Room For Squares dropped into my lap at some point in early fall 2001. New York City was still in a state of trauma after 9/11, and I was coming to work, just trying to come up with ways to get through each day. The store I was managing was being rebuilt, and I was sitting on the floor, digging through a box of promo CDs to test out the new listening stations that’d been installed. John Mayer was still very much a nobody at this point. “No Such Thing” was a couple of months away from being a hit, and I was somehow compelled enough to plop on a pair of headphones (I can’t remember whether they were the listening station headphones or the headphones from my own Discman) and listen to this guy I’d never heard of before.
I was sucked in pretty quickly.
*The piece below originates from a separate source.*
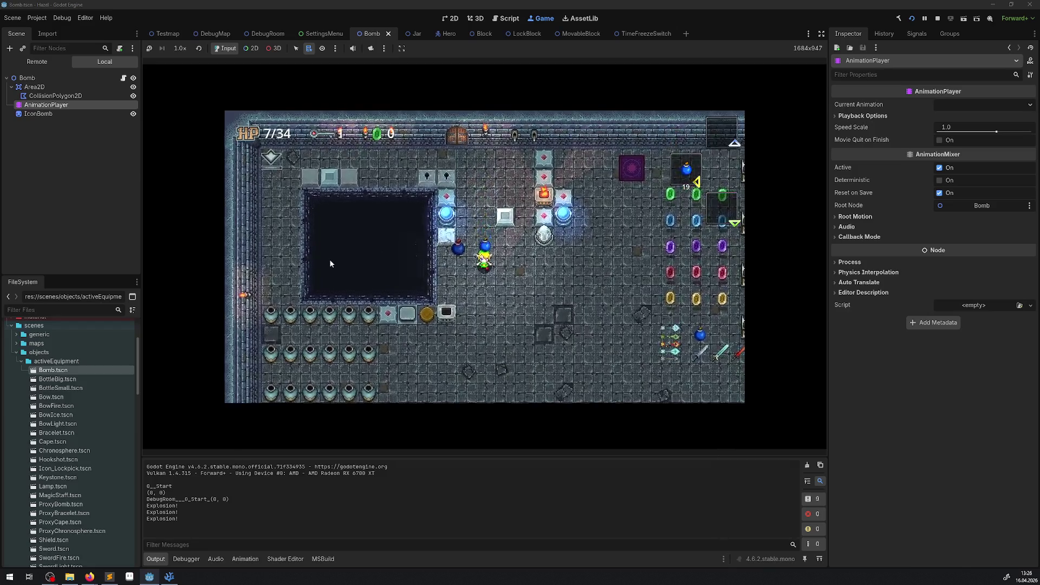
key("space")
key("Up")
Strangely, I wasn’t immediately grabbed by any of the three eventual singles, but by the tracks “Neon” and “Back To You”. I’ll tell you about “Neon” some other time, but “Back To You” had a wistful quality that matched perfectly with my melancholy state at that time.
I’ve often felt like the two songwriters in my age range that best articulate my worldview in their lyrics are John Mayer (who’s about 18 months younger than me) and Kanye (who’s two years and a week younger than me). “Back To You” is really another love long (or maybe a “keeps losing and returning love song”), but it spoke to me in ways beyond what your everyday love song speaks to me. And it would be easy for me to ascribe it to the feelings I had when I initially became familiar with it, but I still have enough of a soft spot for it that I think it remains worthy of five stars.
The line “leave a light on/I’ll never give up on you” in the bridge has always created a strong emotional response in me. That’s an unconditional love-type feeling that I aspire to receive someday.